Although Horne does not discuss in detail the role of Stalinist Russia in Spain he does--almost by accident--offer some tantalising revelations about the realities of the post-1925 Soviet Union. On visiting Russia, he explains his reservations on meeting 'swarms of beggars, mostly children', as soon as he steps off the train. He consoles himself with platitudes. But as Horne himself explains, the capitalist class of the Russian state was already visible: 'Back in the capital, the more decadent amongst the foreign colony scorned the official skiing and other sport fanatics and diverted ourselves with parties, drink, food and fruit obtained from the "Torgsin" store, which only took foreign money or precious metals. When we ran out of foreign cash we sometimes took a gold watch. The girl at the cash desk would rip out the works, weigh the gold and hand over what seemed like a million roubles. This would be enough to keep us going for weeks with drink and stuff unobtainable in normal shops.'
This slim volume is undoubtedly most valuable when used to attempt to understand why so many remained loyal to the CP despite the increasingly vicious nature of Stalinism. Thus we are reminded of the pure power the very idea of a workers' state held over the working class's imagination.
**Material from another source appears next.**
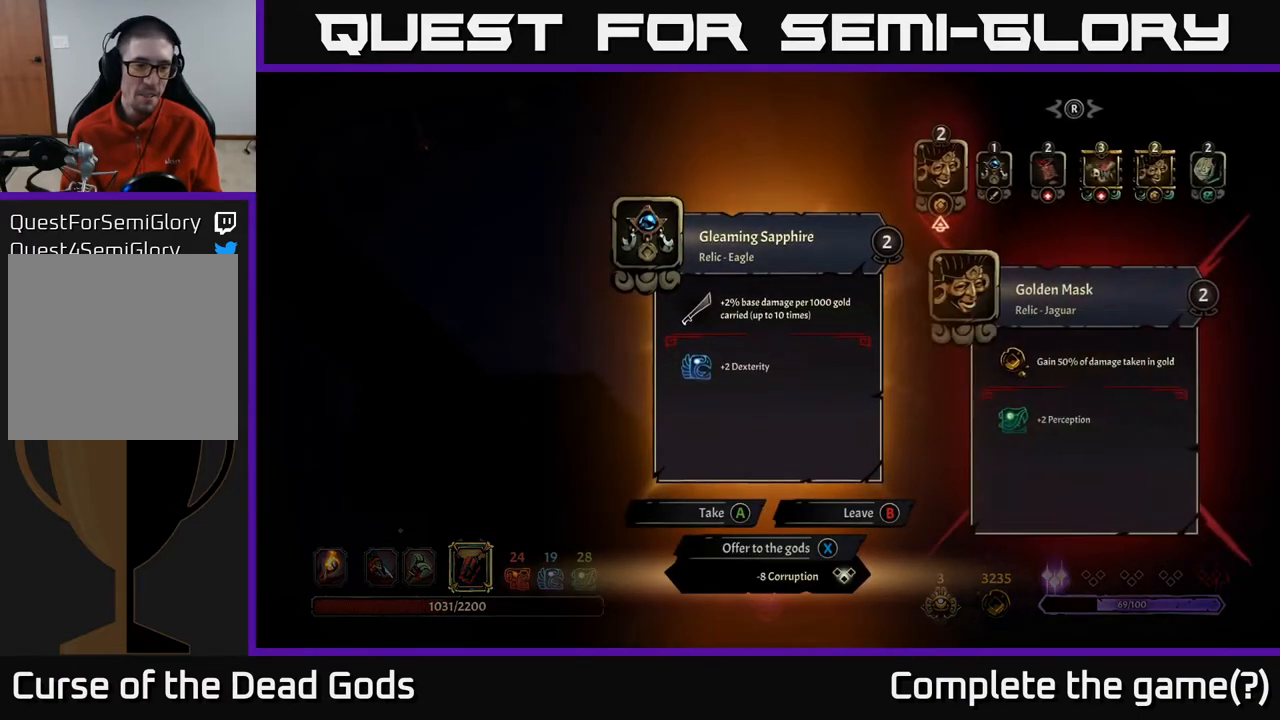
{"buttons": [], "left_stick": "center", "right_stick": "center", "events": []}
How utterly devastating to the psyche it must have been to watch the revolution murdered in its cradle--and little wonder so many refused to acknowledge this reality.
Harold Horne died aged 68 in 1978, still a member of the CPGB. The CPGB was for many years the only party in Britain around which workers and activists could build, and thus retained many loyal members. This does not mean that those members supported Stalin.
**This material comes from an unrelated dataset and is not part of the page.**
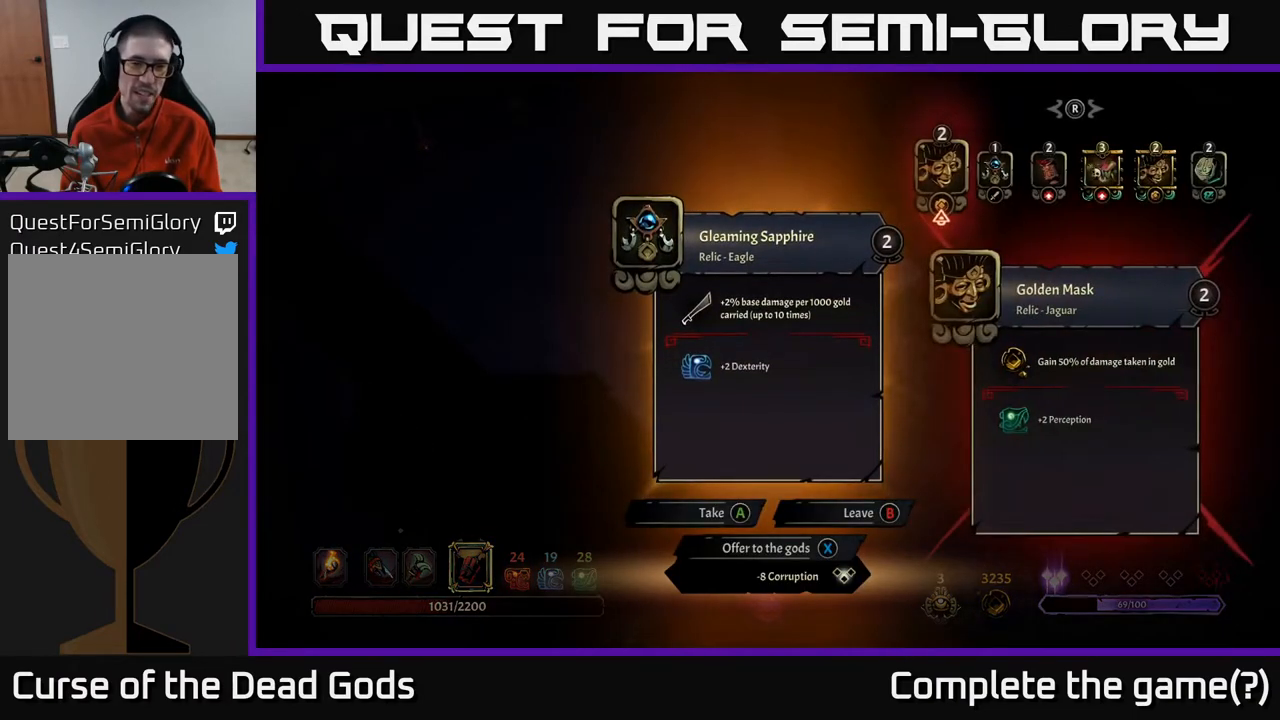
{"buttons": [], "left_stick": "center", "right_stick": "center", "events": []}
Because this touching account of British revolutionary activity comes from the roots, nothing is spared for retrospective political justification. Because it was written by a Communist Party member it is a primary text which cannot stand accused of being artificially bent to the interpretations of Trotskyists. Most of all it explains the motivations of the grassroots revolutionaries and the need for a party unfettered by justifications of state capitalism--while offering a much needed reminder of the resilience and might of the working class.